The Book of Fires
Jane Borodale’s stunning debut novel begins with that classic element of suspense, a countdown to an explosion—not so much of the pyrotechnics that fascinate and draw together the two main characters, but the birth of a bastard child. Agnes Trussel’s Sussex family ekes out a living in tough times. Rather than confess her shameful pregnancy, she runs away to London with a cache of stolen coins. Along the way she meets a helpful stranger, but by her own efforts she finds employment in the household of John Blacklock, maker of fireworks—not merely as a servant, but as his assistant.

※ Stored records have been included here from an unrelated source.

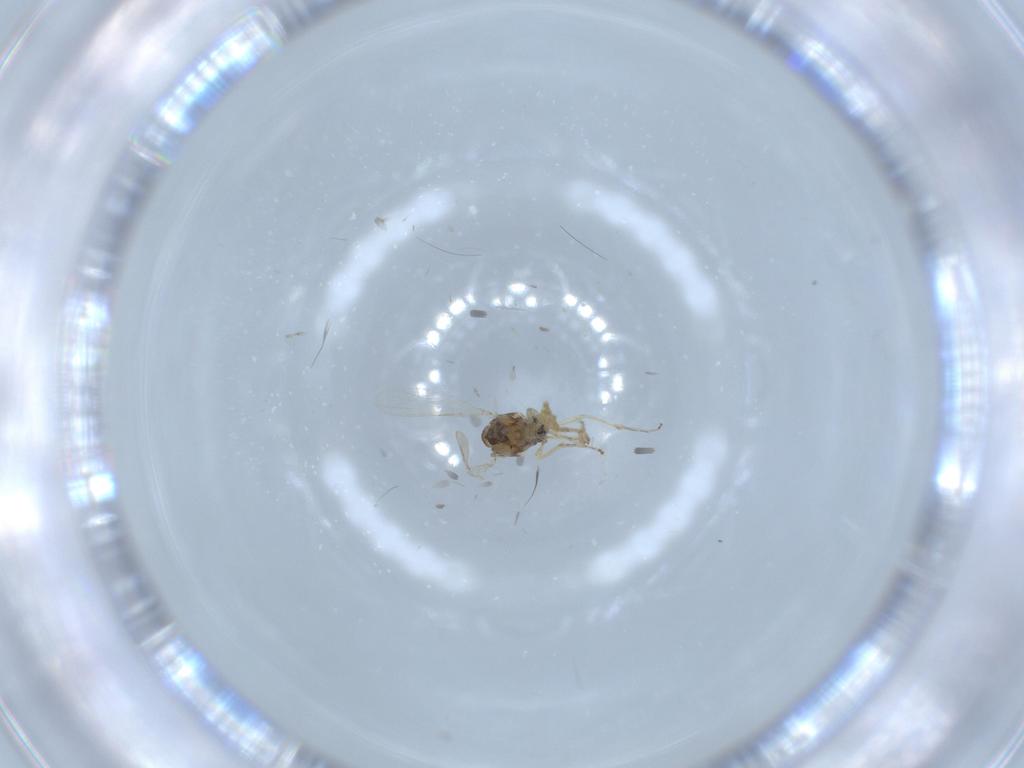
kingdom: Animalia
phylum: Arthropoda
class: Insecta
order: Diptera
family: Ceratopogonidae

For a variety of reasons Agnes walks in guilt. She lives with constant fear that her theft and her pregnancy will be discovered. She must conceal both from Blacklock’s other servants as well as from neighborhood merchants and strives to hide the truth of her past—even her family’s existence. The slightest mistake while filling the containers could result in destruction and instant death. Her hands may be deft, but her mind is uneasy. All the while she grows expert in her master’s most dangerous trade, and more hopeful of helping him produce rockets capable of colored fire.
Agnes is the plaything of fate, alternately enjoying good luck and bad as her swelling belly threatens both her livelihood and her life. The climactic scenes do not disappoint.
Through Agnes the author thrusts her readers into 1750s London, with atmospheric descriptions, impeccable dialogue, and gripping uncertainties. An exceptionally well-crafted novel, beautifully written.